When I finally looked across the table, my eye was drawn instantly to a woman a few rows back. I recognized her as one of the counterprotesters from three years earlier. Long dark hair. Sharp brown eyes. She had been part of the group that had surrounded me, grabbing for my signs, pushing and pressing in on me. It had been
her face, twisted in disgust, that had been screaming into mine while those two old women whispered in my ears. I felt my skin crawl, my stomach clenching as fear and betrayal surfaced again. Some of these people had attacked my family. What was I doing here?
But the woman’s face wasn’t vengeful now. It was splotchy with tears. As David began to call on audience members with questions, I was moved to find similar expressions on faces all over the room. Not angry. Mournful. They framed their questions with kindness. They offered forgiveness. Again and again, they expressed the hope that if we could change, then others could, too. Many would find Grace and me later, embrace after embrace, and tell us their stories of Westboro. Students with LGBT friends driven to self-harm by an atmosphere of intolerance we had fed. A twenty-something whose parents had forced him from his home when he’d come out as gay—“I know what it feels like to lose your family,” he said as he wrapped me in a bear hug. “You’re not alone.” A U.S. Marine who had witnessed Westboro’s presence at the funeral of his friend. It had been over a year, he told me, and still he had so much rage. He couldn’t turn on a dime and let it all go, but it helped him to understand. He believed he could find peace now.

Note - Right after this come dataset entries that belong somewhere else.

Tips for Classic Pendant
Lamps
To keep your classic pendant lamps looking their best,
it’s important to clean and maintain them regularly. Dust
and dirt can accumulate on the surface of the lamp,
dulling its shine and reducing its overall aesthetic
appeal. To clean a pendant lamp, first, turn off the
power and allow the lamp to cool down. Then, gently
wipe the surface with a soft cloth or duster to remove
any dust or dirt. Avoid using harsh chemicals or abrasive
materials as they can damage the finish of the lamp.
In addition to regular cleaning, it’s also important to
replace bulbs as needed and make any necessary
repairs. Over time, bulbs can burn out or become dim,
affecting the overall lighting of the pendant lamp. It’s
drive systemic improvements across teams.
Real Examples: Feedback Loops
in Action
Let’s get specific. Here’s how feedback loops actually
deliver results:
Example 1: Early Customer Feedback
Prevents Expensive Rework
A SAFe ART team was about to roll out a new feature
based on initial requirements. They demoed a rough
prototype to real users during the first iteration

Most shocking of all would be the handful of apologies. Some had accosted me on Twitter, others outside the festival three years earlier. “I didn’t know,” they said. “I was angry. Next time, I’ll try to find a better way.”

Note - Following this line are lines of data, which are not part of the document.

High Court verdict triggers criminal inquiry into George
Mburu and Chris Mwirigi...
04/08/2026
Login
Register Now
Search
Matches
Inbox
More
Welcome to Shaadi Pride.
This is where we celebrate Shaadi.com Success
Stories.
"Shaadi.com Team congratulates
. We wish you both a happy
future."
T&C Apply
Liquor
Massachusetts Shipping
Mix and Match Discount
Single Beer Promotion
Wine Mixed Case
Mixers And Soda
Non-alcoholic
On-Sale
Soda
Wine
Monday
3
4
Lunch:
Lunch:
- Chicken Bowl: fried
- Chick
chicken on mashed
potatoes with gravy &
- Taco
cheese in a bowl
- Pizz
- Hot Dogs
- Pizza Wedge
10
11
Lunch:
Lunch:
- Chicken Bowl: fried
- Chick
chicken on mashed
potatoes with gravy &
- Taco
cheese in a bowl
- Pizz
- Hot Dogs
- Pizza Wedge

“Just a few more questions, guys,” David said. “They’re gonna need this room for the next session soon.”
“What’s the most important thing you’ve learned since you’ve been here?” one girl asked. “And what do you hope will happen to the church?”
I had spent the week parsing Bible verses with David and Rabbi Yonah Bookstein, who ran the festival with his wife, Rachel, and I couldn’t help diving into the verse I had most fixated on. “One of the most mind-blowing things is how they understand the verse that says, ‘Love thy neighbor.’” I quoted the verses. Thou shalt not hate thy brother in thine heart: thou shalt in any wise rebuke thy neighbour, and not suffer sin upon him. Thou shalt not avenge, nor bear any grudge against the children of thy people, but thou shalt love thy neighbour as thyself.